EXERCISE INPUT below:
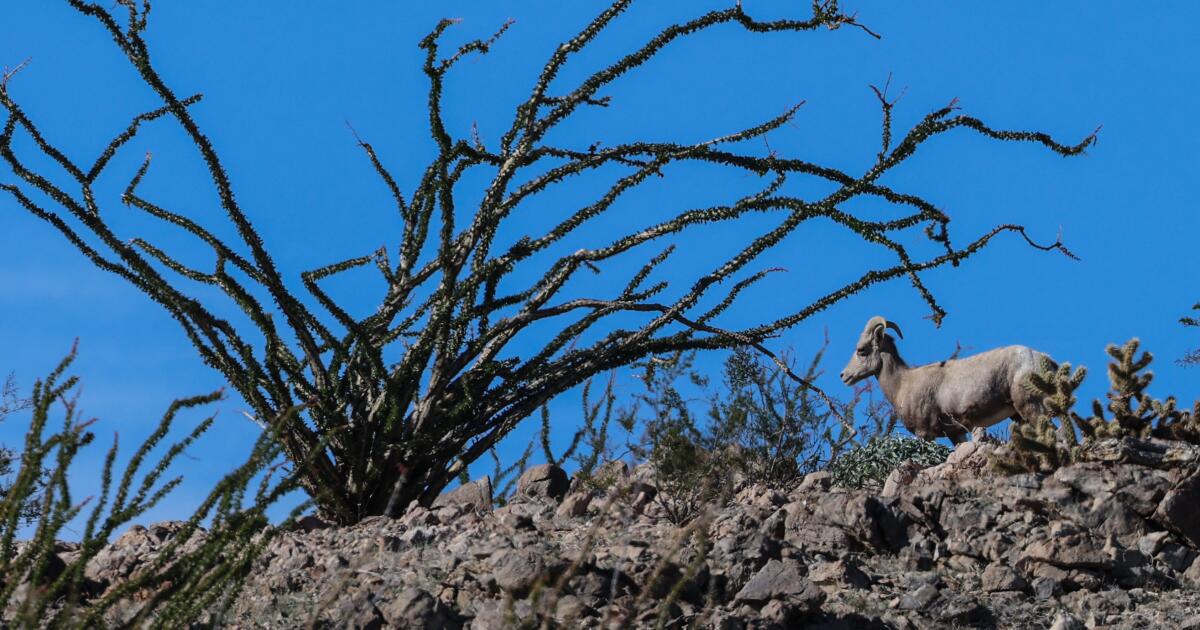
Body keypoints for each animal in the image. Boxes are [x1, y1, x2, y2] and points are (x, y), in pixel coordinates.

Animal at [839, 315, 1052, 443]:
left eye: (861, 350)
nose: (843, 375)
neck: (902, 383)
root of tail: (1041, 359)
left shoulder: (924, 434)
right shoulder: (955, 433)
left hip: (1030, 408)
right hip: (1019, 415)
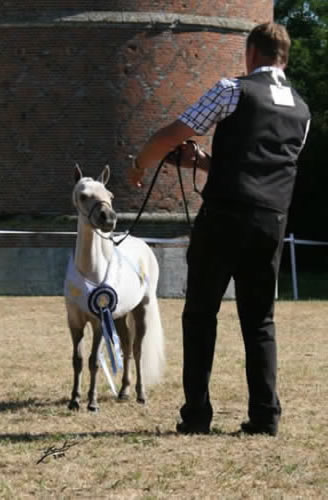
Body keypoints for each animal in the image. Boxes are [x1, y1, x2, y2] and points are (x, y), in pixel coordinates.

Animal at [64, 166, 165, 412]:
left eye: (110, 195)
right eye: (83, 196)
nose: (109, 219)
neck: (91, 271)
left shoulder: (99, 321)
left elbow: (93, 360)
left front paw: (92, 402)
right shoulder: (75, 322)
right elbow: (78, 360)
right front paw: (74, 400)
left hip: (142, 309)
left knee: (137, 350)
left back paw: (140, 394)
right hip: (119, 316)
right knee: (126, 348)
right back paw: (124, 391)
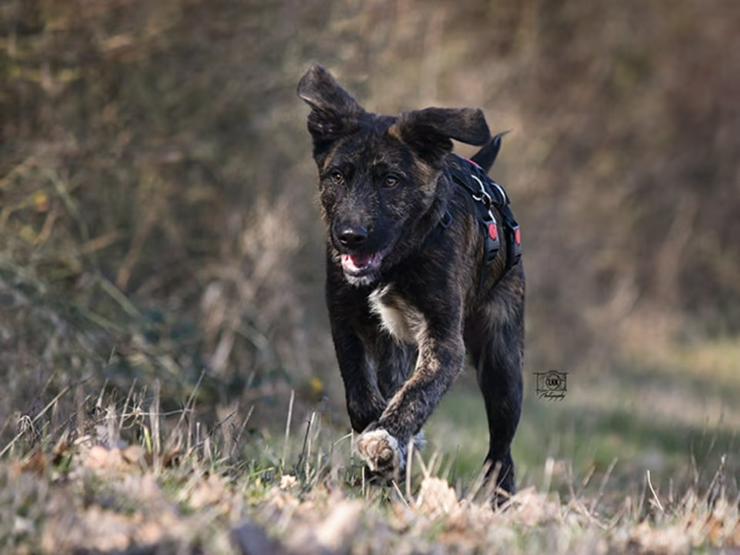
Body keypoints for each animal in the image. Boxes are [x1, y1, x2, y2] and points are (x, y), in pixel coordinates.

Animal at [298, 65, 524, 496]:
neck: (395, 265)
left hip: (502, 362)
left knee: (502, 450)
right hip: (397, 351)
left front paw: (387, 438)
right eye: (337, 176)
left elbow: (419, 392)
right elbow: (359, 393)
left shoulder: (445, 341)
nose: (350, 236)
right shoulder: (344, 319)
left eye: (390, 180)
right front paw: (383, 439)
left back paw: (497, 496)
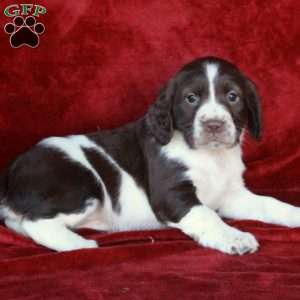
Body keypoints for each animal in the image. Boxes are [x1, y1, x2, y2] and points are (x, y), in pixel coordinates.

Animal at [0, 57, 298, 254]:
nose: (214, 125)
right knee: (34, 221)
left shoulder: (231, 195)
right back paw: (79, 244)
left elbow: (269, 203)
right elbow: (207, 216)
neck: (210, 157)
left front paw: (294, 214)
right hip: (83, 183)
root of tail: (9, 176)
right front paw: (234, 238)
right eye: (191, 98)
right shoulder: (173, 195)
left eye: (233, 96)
End of EXERCISE INPUT.
### WHAT TO PRODUCE
Your task is to return the entries above exactly, with no pictures.

### THE COMPLETED TASK
Body keypoints for each animal in the image. Boxes are [x1, y1, x2, y2] and points are (x, y), in pixel coordinates.

Animal at [839, 315, 1052, 443]:
left eye: (861, 350)
nose: (843, 375)
neck: (902, 383)
root of tail: (1041, 359)
left shoulder: (924, 434)
right shoulder: (955, 433)
left hip: (1030, 408)
right hip: (1019, 415)
Body keypoints for each animal in the image. Boxes are [x1, y1, x2, y2] and points are (x, y), in pixel coordinates.

Animal at [64, 166, 165, 412]:
left eye: (110, 195)
right eye: (83, 196)
nose: (109, 219)
neck: (91, 271)
left shoulder: (99, 321)
left elbow: (93, 360)
left front paw: (92, 402)
right shoulder: (75, 322)
right elbow: (78, 360)
right front paw: (74, 400)
left hip: (142, 309)
left knee: (137, 350)
left back paw: (140, 394)
right hip: (119, 316)
right knee: (126, 348)
right back paw: (124, 391)
Body keypoints for each animal in the image. Boxes are [x1, y1, x2, y2] and points are (x, y), in pixel coordinates.

Animal at [298, 65, 524, 496]:
neck: (395, 265)
left hip: (502, 362)
left knee: (502, 450)
right hip: (397, 351)
left front paw: (387, 438)
right eye: (337, 176)
left elbow: (419, 392)
right elbow: (359, 393)
left shoulder: (445, 341)
nose: (350, 236)
right shoulder: (344, 319)
left eye: (390, 180)
right front paw: (383, 439)
left back paw: (497, 496)
Body keypoints for each animal in the image. Boxes are [x1, y1, x2, y2] and points are (x, y), in pixel coordinates.

Animal at [0, 57, 298, 254]:
nose: (214, 125)
right knee: (34, 221)
left shoulder: (231, 195)
right back paw: (79, 244)
left elbow: (269, 203)
right elbow: (207, 216)
neck: (210, 157)
left front paw: (294, 214)
right hip: (83, 183)
root of tail: (9, 176)
right front paw: (234, 238)
right eye: (191, 98)
right shoulder: (173, 195)
left eye: (233, 96)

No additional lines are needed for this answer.